Dans un article du New York Times publié quelques jours avant l'élection présidentielle de 2004, Ron Suskind, qui fut, de 1993 à 2000, éditorialiste au Wall Street Journal et auteur de plusieurs enquêtes sur la communication de la Maison Blanche depuis 2000, révéla les termes d'une conversation qu'il avait eue, au cours de l'été 2002, avec Rove : "Il m'a dit que les gens comme moi faisaient partie de ces types "appartenant à ce que nous appelons la communauté réalité" the reality-based community : "Vous croyez que les solutions émergent de votre judicieuse analyse de la réalité observable." J'ai acquiescé et murmuré quelque chose sur les principes des Lumières et l'empirisme. Il me coupa : "Ce n'est plus de cette manière que le monde marche réellement. Nous sommes un empire, maintenant, poursuivit-il, et lorsque nous agissons, nous créons notre propre réalité. Et pendant que vous étudiez cette réalité, judicieusement, comme vous le souhaitez, nous agissons à nouveau et nous créons d'autres réalités nouvelles, que vous pouvez étudier également, et c'est ainsi que les choses se passent. Nous sommes les acteurs de l'histoire (...). Et vous, vous tous, il ne vous reste qu'à étudier ce que nous faisons.""

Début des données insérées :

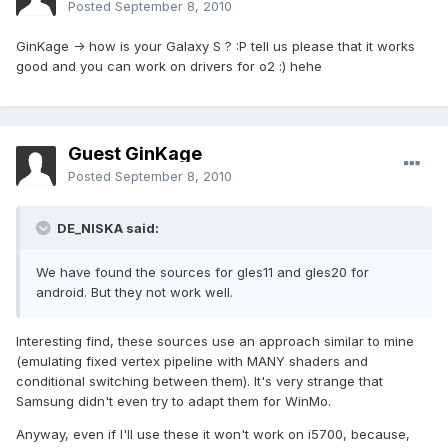
Posted
September 8, 2010
GinKage -> how is your Galaxy S ? :P tell us please that it works
good and you can work on drivers for o2 :) hehe
Guest GinKage
Posted
September 8, 2010
DE_NISKA said:
We have found the sources for gles11 and gles20 for
android. But they not work well.
Interesting find, these sources use an approach similar to mine
(emulating fixed vertex pipeline with MANY shaders and
conditional switching between them). It's very strange that
Samsung didn't even try to adapt them for WinMo.
Anyway, even if I'll use these it won't work on i5700, because,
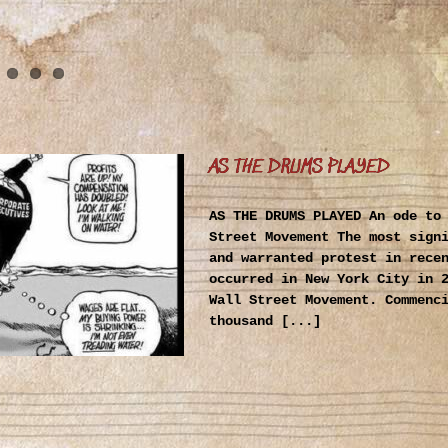
AS THE DRUMS PLAYED
AS THE DRUMS PLAYED An ode to
Street Movement The most sign
and warranted protest in rece
occurred in New York City in 
Wall Street Movement. Commenc
thousand [...]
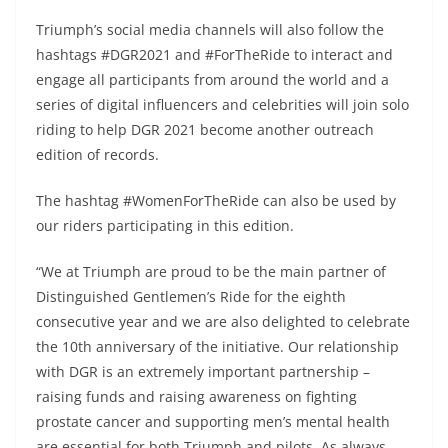
Triumph’s social media channels will also follow the
hashtags #DGR2021 and #ForTheRide to interact and
engage all participants from around the world and a
series of digital influencers and celebrities will join solo
riding to help DGR 2021 become another outreach
edition of records.
The hashtag #WomenForTheRide can also be used by
our riders participating in this edition.
“We at Triumph are proud to be the main partner of
Distinguished Gentlemen’s Ride for the eighth
consecutive year and we are also delighted to celebrate
the 10th anniversary of the initiative. Our relationship
with DGR is an extremely important partnership –
raising funds and raising awareness on fighting
prostate cancer and supporting men’s mental health
are essential for both Triumph and pilots. As always,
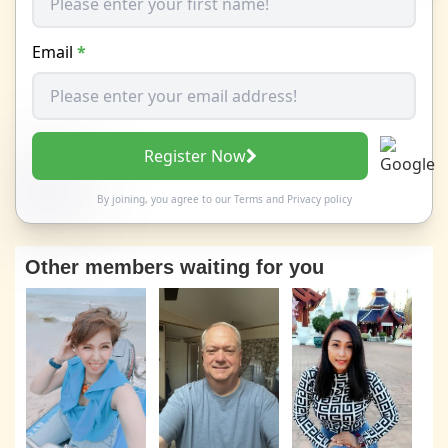
Email
*
Register Now
By joining, you agree to our
Terms
and
Privacy policy
Other members waiting for you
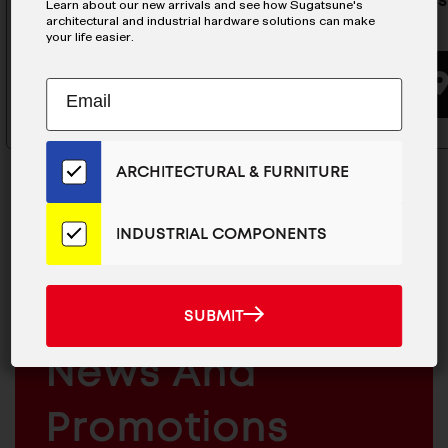
Stainless Steel Handle - EC-
Stainless
Learn about our new arrivals and see how Sugatsune's
architectural and industrial hardware solutions can make
150/S
135
your life easier.
BUYING OPTIONS
Subscribe
EMAIL
to
ADDRESS
Our
Email
ARCHITECTURAL & FURNITURE
List
for
the
INDUSTRIAL COMPONENTS
Latest
MAILCHIMP
JOIN OUR EMAIL LIST
News
EMAIL
And
For The Latest
SUBMIT
SUBMIT
Products
ARCHITECTURAL
News And
&
INDUSTRIAL
FURNITURE
COMPONENTS
Promotions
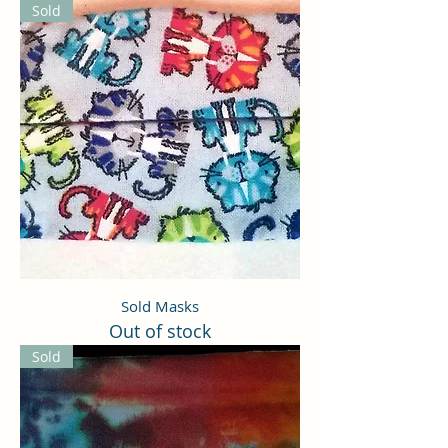
Sold
Sold Masks
Out of stock
Sold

Le stade ultime de la communication politique n'est plus celui de la persuasion, de la propagande ou de la publicité mais celui de la simulation. Tous les événements que la machine politique s'efforce de susciter sont désormais des événements simulés au sens où ils sont d'avance inscrits dans le déchiffrement et le décryptage. Ils fonctionnent comme un ensemble de signes voués à leur seule propagation.

Le cyclone Gustav, qui a perturbé les premiers jours de la convention républicaine, peut ainsi se lire comme la métaphore d'une tout autre dévastation que la seule destruction des territoires traversés : celle de l'espace même du politique.